Good Discrimination, but Poorly Calibrated in Nonwhite Patients

For the study, published online last week in the European Heart Journal, the researchers calculated the GRACE score in 299,184 white and 26,976 ethnic minority patients from the Myocardial Infarction National Audit Project (MINAP), a registry of patients with a NSTEMI diagnosis who were admitted to hospitals in England, Wales, and Northern Ireland between 2010 and 2017. The ethnic minority population included those identifying as Black, Asian, or other nonwhite ethnicity. Ethnic minority patients were an average of 4 to 5 years younger than white patients and had significantly higher rates of diabetes, hypercholesterolemia, previous MI, and hypertension.

Patients were categorized by GRACE score as high risk (> 140), intermediate risk (109-140), and low risk (< 109). While there was no difference between white and ethnic minority patients in the low- and intermediate-risk categories in angiography rates, within the higher-risk category, angiography use was more common among ethnic minorities than whites (76% vs 63%; P < 0.001). The situation was the same for PCI, with similar rates at low and intermediate risk, but greater likelihood of PCI in high-risk ethnic minorities than high-risk whites (49% vs 42%; P < 0.001). Regardless of risk category, more ethnic minorities underwent CABG than did white patients.

The rates of in-hospital mortality were 5.2% in white patients and 2.9% in ethnic minority patients. The GRACE score showed good discriminating ability in the group as a whole, with an area under the curve (AUC) of 0.87 (95% CI 0.86-0.87), and individually in the white (AUC 0.87; 95% CI 0.86-0.87) and minority groups (AUC 0.87; 95% CI 0.86-0.88). The GRACE score was well-calibrated in the white group, but not in ethnic minority patients either overall or by individual ethnicity, overestimating risk in all nonwhite populations.
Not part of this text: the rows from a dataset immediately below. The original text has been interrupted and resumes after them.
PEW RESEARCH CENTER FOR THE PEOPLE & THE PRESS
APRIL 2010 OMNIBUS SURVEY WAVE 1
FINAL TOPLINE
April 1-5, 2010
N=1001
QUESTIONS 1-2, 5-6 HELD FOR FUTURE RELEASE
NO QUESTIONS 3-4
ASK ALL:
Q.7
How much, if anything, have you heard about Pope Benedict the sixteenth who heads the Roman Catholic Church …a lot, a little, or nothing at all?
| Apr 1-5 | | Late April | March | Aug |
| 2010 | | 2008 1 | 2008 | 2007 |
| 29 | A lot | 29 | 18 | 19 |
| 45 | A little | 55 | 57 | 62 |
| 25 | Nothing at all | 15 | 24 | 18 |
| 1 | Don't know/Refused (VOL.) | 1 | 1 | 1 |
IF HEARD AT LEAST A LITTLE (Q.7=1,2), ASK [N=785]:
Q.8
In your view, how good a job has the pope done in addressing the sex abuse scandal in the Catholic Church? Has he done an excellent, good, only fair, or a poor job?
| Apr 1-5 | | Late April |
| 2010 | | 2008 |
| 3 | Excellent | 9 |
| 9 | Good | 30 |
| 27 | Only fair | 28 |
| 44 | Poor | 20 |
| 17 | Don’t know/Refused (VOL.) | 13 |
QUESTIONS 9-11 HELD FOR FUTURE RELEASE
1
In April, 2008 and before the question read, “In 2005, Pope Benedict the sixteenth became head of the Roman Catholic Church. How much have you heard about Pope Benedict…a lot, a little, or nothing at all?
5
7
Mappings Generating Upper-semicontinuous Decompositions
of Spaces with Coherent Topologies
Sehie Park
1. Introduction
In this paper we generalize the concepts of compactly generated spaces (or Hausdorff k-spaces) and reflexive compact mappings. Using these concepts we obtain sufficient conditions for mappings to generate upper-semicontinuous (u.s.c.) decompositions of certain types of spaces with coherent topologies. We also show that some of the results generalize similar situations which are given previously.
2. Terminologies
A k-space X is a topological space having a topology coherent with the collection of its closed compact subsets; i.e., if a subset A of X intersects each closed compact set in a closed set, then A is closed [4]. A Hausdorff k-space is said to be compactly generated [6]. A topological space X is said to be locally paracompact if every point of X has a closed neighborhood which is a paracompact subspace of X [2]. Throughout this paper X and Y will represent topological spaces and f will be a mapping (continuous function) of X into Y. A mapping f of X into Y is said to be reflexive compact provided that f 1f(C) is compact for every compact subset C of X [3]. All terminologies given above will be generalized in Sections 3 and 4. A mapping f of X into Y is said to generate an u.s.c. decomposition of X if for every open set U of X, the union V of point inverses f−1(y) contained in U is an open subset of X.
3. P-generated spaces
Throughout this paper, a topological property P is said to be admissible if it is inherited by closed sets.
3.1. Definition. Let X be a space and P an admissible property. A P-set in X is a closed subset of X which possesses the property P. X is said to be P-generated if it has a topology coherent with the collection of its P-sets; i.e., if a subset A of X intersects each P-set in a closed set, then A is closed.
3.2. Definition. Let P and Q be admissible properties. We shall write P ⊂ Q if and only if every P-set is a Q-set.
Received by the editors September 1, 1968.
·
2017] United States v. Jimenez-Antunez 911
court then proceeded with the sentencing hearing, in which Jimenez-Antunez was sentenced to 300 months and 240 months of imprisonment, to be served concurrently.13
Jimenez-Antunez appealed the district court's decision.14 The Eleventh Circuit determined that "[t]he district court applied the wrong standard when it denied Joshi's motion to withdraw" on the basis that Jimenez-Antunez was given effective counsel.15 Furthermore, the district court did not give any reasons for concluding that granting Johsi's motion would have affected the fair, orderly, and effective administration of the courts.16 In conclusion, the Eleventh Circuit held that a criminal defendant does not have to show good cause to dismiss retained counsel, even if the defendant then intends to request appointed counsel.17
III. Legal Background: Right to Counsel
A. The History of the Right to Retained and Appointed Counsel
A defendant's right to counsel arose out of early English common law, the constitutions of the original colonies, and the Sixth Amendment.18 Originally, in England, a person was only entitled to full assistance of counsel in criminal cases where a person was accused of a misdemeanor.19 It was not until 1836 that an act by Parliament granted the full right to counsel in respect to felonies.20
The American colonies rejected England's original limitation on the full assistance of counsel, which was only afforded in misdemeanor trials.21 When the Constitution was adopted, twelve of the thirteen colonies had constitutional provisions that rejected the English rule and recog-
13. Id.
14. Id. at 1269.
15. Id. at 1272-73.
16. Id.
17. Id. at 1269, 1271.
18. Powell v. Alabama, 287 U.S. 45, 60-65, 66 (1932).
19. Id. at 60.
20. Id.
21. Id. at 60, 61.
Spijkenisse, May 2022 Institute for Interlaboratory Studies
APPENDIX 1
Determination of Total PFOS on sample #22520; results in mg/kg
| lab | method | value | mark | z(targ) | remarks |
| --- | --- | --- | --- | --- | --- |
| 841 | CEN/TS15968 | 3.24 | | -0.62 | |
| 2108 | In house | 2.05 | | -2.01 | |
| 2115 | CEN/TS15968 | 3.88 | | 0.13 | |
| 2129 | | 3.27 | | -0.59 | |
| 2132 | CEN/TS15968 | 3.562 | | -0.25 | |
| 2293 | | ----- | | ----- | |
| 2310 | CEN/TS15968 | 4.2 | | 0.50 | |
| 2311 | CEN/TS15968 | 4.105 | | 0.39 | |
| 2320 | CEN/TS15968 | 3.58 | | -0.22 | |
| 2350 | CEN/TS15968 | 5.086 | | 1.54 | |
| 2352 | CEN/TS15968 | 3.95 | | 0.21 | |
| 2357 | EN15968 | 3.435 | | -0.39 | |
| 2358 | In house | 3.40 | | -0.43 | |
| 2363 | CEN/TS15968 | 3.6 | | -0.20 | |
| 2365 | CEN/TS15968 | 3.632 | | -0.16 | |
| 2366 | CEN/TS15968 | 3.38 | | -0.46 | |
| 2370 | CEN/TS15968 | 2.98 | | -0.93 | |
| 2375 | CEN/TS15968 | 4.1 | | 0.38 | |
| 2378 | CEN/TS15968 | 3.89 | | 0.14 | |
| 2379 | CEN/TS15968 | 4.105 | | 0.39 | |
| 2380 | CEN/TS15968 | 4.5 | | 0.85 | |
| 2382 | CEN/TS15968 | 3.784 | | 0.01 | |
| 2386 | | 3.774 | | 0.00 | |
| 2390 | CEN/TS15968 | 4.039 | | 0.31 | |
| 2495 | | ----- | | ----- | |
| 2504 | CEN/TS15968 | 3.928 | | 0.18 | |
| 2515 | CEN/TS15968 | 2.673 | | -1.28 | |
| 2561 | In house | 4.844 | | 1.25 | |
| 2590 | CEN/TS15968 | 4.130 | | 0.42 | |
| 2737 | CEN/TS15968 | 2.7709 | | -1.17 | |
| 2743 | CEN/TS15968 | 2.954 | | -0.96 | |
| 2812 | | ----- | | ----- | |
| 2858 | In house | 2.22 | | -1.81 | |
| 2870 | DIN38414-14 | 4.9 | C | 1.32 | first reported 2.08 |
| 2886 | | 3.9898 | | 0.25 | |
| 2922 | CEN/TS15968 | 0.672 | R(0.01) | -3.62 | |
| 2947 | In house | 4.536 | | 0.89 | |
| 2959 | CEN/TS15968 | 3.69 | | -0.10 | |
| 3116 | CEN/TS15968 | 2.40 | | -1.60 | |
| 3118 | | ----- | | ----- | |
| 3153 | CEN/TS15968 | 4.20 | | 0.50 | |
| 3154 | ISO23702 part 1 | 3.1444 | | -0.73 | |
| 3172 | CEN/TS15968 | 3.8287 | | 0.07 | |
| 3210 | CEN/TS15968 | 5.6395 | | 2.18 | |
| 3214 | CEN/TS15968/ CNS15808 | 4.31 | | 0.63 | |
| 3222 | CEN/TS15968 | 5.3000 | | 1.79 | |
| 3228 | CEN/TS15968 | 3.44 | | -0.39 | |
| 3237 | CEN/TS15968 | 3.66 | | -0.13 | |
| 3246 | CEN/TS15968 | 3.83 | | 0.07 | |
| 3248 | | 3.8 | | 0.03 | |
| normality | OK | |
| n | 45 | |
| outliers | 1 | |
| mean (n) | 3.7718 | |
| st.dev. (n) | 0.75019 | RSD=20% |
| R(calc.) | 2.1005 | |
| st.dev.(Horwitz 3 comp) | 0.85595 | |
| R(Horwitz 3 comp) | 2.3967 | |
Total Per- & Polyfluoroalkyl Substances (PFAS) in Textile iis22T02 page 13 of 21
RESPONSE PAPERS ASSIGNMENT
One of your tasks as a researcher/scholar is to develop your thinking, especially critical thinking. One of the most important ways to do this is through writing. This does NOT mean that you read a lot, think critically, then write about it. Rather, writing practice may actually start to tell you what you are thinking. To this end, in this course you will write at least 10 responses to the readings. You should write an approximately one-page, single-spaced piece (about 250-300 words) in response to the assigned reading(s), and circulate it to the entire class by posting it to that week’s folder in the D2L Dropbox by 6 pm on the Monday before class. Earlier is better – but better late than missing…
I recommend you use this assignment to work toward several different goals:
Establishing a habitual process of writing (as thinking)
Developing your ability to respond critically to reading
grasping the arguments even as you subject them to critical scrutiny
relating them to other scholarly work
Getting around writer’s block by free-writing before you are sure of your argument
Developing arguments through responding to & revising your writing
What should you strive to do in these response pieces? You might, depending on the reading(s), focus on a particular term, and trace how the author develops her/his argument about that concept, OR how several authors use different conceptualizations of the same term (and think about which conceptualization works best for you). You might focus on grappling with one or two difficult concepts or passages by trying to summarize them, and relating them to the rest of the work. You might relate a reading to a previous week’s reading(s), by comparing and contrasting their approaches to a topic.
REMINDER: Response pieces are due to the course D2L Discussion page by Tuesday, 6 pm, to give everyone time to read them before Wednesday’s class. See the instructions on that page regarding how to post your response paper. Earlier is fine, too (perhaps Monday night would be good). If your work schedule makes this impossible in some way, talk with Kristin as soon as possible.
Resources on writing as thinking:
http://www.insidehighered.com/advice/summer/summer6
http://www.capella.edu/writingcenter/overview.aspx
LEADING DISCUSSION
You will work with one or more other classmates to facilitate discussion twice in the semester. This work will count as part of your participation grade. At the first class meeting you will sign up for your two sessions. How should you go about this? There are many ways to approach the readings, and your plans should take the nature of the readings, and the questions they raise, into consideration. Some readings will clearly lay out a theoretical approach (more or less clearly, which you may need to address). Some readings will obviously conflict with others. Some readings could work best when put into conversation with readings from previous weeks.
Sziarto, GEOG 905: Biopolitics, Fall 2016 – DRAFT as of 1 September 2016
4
In subgroup analyses, the poorest calibration was in Black patients, with a slope of 0.84, followed by other nonwhite ethnic minorities, with a slope of 0.96. Looking further at ethnic minorities by sex, overestimated was more apparent in women than men, with slopes of 0.86 versus 0.98.

Asking the Right Questions

To TCTMD, Mamas said ethnic minorities typically present with NSTEMI about 5 years earlier than do white patients, while white patients often have comorbid conditions including frailty that are not accurately captured by the GRACE score. Both of these factors could explain some of the findings.

It also could be related to other socioeconomic aspects,” he added. “It may be that some minority ethnic patients that have the highest risk perhaps don't come to hospital, because we know that there are ethnic and racial differences in health-seeking behaviors. There could be any number of reasons that explain what we found.”

There is a dark history of the treatment of patients of color, and we, as healthcare professionals, have to recognize that this is a systemic issue that we must be willing to address. Khadijah Breathett

Importantly, Mamas noted, despite increased emphasis on the underperformance of risk scores in stratifying women who present with an acute CV event, it’s time to ask why the same thing isn’t happening for race.

Breathett agreed. There is a dark history of the treatment of patients of color, and we, as healthcare professionals, have to recognize that this is a systemic issue that we must be willing to address,” she said. I think we have to go through each [risk calculator] one by one and figure out what can we do to change it, to make it better and to make sure that all of the appropriate stakeholders are at the table to make these decisions. That includes patients, community leaders, executives for the hospital, clinicians, nurses, front-desk individuals.

“These calculators are not serving our patients accurately. We have to get more diverse populations in the initial data sets and we have to make sure that we're asking the right questions,” she stressed.

Disclosures
  • Moledina, Mamas, and Breathett report no relevant conflicts of interest.